A few years ago, I purchased a parcel of land in the province and immediately started cultivating it, though I was not able to immediately transfer the title in my name because of financial constraint.
Last week, I went to the Register of Deeds to finally transfer the title of the property in my name, but the clerk informed me that I cannot do that because the title of the seller was already cancelled. It turned out that the seller also sold the property to his brother after the property was sold to me, and the brother was able to transfer the title in his name. May I know my rights and legal recourse under the circumstances?
Based on the information you provided, there is a double sale, meaning the same seller sold a property to two or more buyers with different interests. The law applicable to such a case is Article 1544 of the Civil Code which states that if the same immovable was sold to different vendees, “the ownership shall belong to the person acquiring it who in good faith first recorded it in the Registry of Property. Should there be no inscription, the ownership shall pertain to the person who in good faith was first in the possession; and, in the absence thereof, to the person who presents the oldest title, provided there is good faith” (Article 1544, Civil Code). Thus, the person who is preferred by the law in case of double sale, in order of priority is: (1) the first person to register the sale in good faith; then (2) the first possessor in good faith; and lastly, (3) the buyer who in good faith presents the oldest title.
In your case, you are the first possessor of the property, but the other claimant is the first registrant. At a glance, it would appear that the other claimant is preferred following the mentioned rule. However, a closer scrutiny of the law would reveal that you may question the right of the other claimant if you can show that he is not a registrant in good faith. Good faith in double sale cases means that the person must have bought the property without notice that some other person has a right or interest in such property and pays a full and fair price for the same before he has notice of the other person’s claim (Centeno vs. Sps.Viray, 440 Phil. 881).
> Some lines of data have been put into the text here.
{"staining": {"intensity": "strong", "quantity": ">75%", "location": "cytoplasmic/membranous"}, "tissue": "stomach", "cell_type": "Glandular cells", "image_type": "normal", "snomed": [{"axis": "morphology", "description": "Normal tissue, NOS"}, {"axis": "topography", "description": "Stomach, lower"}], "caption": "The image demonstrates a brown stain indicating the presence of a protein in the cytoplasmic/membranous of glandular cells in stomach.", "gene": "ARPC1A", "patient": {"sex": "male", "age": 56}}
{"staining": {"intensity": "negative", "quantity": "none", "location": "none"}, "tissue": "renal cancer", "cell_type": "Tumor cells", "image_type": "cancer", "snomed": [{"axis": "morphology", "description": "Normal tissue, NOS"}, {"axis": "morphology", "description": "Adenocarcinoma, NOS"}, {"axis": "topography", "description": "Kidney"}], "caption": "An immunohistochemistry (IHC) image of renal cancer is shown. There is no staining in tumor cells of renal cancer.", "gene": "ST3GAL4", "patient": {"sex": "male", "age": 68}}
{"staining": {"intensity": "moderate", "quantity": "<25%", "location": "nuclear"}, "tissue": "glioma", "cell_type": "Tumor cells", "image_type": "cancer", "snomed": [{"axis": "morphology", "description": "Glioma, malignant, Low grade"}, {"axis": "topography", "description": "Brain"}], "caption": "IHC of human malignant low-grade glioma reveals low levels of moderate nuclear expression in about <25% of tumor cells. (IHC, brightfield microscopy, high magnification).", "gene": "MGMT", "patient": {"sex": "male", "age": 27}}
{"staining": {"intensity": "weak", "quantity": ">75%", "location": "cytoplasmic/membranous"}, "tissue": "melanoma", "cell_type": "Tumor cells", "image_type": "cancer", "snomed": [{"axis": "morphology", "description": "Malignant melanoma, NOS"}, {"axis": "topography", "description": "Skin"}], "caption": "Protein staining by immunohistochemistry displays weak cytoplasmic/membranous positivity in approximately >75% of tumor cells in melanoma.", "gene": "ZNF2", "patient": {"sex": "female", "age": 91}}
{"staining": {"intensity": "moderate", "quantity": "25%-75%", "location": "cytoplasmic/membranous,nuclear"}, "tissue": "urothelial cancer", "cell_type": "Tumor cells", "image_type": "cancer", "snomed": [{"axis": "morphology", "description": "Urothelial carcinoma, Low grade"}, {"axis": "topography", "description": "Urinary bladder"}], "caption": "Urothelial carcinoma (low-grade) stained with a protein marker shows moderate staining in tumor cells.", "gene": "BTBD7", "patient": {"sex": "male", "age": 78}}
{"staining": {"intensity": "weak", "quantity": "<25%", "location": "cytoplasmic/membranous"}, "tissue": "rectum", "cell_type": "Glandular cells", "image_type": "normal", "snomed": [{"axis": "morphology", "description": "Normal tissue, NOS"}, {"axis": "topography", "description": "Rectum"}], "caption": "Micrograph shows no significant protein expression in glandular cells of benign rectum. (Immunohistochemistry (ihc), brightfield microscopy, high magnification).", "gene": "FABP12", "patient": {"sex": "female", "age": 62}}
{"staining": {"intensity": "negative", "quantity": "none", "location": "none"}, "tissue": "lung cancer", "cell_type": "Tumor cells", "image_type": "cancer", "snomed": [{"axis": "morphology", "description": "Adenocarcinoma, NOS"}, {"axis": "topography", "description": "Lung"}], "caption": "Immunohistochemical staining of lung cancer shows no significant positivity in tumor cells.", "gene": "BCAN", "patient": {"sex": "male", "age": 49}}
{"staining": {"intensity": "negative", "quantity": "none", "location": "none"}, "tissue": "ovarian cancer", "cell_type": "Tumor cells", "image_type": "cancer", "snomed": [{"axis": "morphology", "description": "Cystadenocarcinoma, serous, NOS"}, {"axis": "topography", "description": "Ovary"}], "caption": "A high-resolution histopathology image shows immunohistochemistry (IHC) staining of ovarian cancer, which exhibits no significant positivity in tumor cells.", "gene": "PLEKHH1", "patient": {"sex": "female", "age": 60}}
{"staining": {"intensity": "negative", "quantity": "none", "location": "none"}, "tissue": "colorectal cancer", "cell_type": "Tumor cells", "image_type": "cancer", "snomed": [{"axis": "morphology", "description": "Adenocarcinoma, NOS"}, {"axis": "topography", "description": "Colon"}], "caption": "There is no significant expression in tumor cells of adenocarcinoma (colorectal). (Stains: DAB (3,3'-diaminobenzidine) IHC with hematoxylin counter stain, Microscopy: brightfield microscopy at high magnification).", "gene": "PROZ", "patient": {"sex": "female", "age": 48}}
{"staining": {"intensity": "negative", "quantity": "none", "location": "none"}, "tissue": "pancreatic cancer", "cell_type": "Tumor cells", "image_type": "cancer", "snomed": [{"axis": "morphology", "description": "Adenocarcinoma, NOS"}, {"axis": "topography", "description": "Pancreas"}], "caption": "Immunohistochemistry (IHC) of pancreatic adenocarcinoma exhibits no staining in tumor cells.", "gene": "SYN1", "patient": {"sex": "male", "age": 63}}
Concerning the registration of the sale, our Supreme Court categorically declared that knowledge gained by the second buyer of the first sale defeats his rights even if he is first to register, since such knowledge taints his registration with bad faith (Uraca vs. Court of Appeals, 344 Phil. 253). This means that the second buyer can no longer rely on the fact that he/she is the first to register the sale, and the first buyer is entitled to prove that he has a better right to the property.
Based on the foregoing, it is evident that you have to investigate if the brother of the seller is a registrant in good faith. In the affirmative, the brother of the seller indeed has a better right to the property in accordance with Article 1544 of the Civil Code. In which case, your recourse is to sue the seller and demand rescission of the contract with damages. However, if you can show that the brother of the seller has knowledge of your claim or right to the property before he transferred the title in his name, then you may question his right to the property. Your recourse in such a case is to petition the court to cancel the title issued to the brother of the seller on account of his bad faith, and ask that the same be transferred in your name on the basis of the deed of sale executed by the seller in your favor.
We hope we were able to sufficiently address your concern. Please bear in mind that the opinion given above is strictly based on the information you have provided and our appreciation of the same. Our opinion may vary if facts are changed or elaborated.